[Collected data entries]
------------------------------------

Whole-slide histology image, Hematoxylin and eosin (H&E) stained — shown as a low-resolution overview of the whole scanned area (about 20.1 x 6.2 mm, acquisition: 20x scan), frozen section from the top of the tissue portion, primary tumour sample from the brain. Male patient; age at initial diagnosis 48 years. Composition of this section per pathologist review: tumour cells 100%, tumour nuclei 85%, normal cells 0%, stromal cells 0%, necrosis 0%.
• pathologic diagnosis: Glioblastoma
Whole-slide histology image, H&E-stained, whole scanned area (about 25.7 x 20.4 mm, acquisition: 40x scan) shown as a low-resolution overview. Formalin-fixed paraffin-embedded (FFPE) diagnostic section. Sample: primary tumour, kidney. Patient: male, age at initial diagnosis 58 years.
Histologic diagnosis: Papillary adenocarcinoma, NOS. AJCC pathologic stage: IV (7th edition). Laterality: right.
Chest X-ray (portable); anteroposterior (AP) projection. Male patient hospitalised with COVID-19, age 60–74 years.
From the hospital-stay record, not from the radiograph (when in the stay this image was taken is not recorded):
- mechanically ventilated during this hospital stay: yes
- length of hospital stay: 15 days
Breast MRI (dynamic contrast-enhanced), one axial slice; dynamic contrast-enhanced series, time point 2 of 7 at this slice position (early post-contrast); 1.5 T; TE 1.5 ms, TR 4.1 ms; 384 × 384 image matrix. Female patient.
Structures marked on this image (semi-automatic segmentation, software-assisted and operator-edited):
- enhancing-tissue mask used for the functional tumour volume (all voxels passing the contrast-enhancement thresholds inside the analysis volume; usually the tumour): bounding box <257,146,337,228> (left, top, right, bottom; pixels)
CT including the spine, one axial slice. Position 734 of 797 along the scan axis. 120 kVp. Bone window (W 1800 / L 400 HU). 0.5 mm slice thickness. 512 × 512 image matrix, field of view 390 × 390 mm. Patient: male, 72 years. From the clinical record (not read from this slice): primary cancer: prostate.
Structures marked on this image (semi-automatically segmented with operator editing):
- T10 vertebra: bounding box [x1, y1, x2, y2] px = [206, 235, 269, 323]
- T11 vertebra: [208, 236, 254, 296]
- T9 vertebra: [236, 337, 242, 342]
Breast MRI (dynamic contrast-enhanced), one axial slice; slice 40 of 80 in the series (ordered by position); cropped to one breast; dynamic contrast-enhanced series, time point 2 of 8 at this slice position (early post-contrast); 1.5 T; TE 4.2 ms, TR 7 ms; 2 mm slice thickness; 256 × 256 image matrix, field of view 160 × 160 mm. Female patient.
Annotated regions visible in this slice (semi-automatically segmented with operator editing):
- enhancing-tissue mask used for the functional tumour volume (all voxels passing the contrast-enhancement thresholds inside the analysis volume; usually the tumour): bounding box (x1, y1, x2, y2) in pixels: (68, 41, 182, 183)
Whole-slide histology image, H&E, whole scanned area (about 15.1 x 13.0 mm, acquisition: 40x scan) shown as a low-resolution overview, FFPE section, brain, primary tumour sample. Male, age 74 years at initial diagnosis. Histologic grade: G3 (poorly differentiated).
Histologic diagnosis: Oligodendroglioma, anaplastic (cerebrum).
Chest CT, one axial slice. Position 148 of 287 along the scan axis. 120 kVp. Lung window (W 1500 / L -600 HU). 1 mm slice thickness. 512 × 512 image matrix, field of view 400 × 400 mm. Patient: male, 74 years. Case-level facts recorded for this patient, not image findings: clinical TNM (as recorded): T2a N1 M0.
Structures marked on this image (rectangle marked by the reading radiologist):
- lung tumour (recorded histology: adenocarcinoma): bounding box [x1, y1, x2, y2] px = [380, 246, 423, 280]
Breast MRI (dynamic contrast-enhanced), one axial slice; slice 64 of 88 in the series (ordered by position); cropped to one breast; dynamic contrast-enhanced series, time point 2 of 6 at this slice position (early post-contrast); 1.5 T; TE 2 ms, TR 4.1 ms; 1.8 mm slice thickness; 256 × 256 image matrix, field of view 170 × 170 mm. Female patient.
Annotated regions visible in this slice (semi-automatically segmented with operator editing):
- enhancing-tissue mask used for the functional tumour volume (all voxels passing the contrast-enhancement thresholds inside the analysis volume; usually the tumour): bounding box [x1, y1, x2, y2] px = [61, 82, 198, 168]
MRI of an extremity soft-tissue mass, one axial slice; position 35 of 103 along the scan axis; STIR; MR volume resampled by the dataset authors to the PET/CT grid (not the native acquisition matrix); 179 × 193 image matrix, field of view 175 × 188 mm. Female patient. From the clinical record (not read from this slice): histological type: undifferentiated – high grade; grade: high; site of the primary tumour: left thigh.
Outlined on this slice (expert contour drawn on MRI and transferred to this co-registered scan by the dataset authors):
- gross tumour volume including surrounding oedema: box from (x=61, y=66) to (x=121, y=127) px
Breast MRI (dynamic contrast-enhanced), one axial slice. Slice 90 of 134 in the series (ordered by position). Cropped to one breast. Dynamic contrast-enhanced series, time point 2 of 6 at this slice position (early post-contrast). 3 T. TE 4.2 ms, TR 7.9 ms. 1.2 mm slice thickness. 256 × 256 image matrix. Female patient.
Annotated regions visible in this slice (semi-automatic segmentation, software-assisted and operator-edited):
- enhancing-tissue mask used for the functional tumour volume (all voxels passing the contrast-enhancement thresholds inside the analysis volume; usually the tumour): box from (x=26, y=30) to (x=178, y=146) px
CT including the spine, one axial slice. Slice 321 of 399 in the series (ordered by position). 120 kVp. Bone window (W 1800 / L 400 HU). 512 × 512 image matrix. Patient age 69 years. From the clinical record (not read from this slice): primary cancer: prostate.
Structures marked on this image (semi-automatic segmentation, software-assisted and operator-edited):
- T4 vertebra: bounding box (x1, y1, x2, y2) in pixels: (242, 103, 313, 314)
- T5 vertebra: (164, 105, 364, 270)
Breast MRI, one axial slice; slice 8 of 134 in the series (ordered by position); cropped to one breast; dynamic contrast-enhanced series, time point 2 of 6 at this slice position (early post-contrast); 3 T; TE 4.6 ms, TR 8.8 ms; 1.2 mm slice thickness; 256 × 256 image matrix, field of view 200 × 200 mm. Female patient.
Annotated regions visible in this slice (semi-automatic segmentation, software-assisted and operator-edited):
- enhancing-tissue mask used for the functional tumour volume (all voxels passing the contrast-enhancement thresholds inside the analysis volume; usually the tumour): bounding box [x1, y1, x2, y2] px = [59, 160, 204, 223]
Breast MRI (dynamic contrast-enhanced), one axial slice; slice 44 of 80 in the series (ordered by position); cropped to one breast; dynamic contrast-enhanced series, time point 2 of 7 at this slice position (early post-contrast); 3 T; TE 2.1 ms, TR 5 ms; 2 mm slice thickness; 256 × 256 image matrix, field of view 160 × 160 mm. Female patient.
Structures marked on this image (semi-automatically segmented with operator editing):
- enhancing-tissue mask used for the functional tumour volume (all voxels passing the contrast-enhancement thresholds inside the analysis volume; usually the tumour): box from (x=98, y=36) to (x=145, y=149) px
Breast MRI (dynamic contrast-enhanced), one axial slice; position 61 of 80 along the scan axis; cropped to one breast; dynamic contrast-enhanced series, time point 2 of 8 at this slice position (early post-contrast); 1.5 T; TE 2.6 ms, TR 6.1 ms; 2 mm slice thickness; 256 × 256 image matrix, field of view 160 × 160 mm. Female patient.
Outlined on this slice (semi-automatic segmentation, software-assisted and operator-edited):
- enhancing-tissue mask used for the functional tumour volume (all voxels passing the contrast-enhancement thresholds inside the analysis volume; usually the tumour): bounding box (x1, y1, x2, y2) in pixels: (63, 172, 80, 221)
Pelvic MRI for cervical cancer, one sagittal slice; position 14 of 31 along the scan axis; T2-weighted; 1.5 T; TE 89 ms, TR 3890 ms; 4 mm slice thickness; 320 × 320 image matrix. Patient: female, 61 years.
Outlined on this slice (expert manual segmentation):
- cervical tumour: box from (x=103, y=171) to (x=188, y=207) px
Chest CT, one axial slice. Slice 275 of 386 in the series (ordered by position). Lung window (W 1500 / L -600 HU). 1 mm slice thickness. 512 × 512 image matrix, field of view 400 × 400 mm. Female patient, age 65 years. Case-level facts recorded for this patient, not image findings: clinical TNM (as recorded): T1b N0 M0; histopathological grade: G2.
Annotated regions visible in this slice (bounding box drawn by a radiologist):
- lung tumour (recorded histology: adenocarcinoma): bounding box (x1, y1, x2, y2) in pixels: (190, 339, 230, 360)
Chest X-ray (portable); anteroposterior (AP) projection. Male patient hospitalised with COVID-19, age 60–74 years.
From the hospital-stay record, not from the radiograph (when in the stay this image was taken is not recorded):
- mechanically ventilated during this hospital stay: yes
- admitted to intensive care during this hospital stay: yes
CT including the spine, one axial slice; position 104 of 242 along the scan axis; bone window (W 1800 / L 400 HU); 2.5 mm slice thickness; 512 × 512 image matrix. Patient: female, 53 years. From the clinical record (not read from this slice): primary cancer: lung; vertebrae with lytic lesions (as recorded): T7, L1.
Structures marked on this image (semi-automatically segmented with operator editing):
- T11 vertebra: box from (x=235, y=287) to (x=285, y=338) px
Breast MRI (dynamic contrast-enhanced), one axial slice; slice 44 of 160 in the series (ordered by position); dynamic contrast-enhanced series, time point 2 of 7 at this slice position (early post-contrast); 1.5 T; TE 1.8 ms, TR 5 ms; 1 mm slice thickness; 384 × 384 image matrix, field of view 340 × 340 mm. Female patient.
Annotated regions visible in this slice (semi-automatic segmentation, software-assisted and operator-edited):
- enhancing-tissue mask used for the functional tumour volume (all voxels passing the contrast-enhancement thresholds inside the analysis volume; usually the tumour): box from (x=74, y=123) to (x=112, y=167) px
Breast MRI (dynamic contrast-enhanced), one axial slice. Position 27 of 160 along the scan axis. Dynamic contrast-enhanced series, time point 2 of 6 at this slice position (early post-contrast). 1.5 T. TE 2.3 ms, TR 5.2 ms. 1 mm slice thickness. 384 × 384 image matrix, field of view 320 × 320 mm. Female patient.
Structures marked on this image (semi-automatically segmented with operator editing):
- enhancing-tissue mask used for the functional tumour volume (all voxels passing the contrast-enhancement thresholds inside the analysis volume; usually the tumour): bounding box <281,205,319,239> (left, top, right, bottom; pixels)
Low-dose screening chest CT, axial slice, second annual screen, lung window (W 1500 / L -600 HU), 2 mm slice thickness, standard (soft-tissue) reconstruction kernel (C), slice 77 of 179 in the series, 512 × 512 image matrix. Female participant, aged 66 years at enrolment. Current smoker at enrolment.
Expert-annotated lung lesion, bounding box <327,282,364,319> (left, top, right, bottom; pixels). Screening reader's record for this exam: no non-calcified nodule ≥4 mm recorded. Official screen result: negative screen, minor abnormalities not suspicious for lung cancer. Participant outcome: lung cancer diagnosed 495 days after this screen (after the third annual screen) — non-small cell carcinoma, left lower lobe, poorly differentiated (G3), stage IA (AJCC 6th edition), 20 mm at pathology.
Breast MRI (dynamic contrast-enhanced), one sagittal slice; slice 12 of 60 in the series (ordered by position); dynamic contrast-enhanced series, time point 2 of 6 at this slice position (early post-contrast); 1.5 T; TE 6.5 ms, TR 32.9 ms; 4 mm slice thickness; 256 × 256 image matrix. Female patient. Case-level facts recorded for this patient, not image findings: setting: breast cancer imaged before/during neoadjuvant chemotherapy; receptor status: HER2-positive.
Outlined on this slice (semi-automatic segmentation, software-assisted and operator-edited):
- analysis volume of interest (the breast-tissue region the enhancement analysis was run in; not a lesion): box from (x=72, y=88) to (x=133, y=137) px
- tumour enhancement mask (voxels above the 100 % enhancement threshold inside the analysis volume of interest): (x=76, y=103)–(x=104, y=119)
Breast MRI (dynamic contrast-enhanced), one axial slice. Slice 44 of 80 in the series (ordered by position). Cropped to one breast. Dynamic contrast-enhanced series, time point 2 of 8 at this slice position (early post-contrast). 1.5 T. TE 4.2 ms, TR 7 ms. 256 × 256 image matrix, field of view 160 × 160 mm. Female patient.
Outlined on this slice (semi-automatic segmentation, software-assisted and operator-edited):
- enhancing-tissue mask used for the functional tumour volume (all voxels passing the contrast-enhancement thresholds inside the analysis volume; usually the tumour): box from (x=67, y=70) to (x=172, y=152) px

------------------------------------

[Your objective]
Only one stretch of the data above is needed. Restate it word for word, from the line containing "Outlined on this slice (expert manual" through the line containing "Annotated regions visible in this slice (bounding", both ends included.

[Worked solution]
Outlined on this slice (expert manual segmentation):
- cervical tumour: box from (x=103, y=171) to (x=188, y=207) px
Chest CT, one axial slice. Slice 275 of 386 in the series (ordered by position). Lung window (W 1500 / L -600 HU). 1 mm slice thickness. 512 × 512 image matrix, field of view 400 × 400 mm. Female patient, age 65 years. Case-level facts recorded for this patient, not image findings: clinical TNM (as recorded): T1b N0 M0; histopathological grade: G2.
Annotated regions visible in this slice (bounding box drawn by a radiologist):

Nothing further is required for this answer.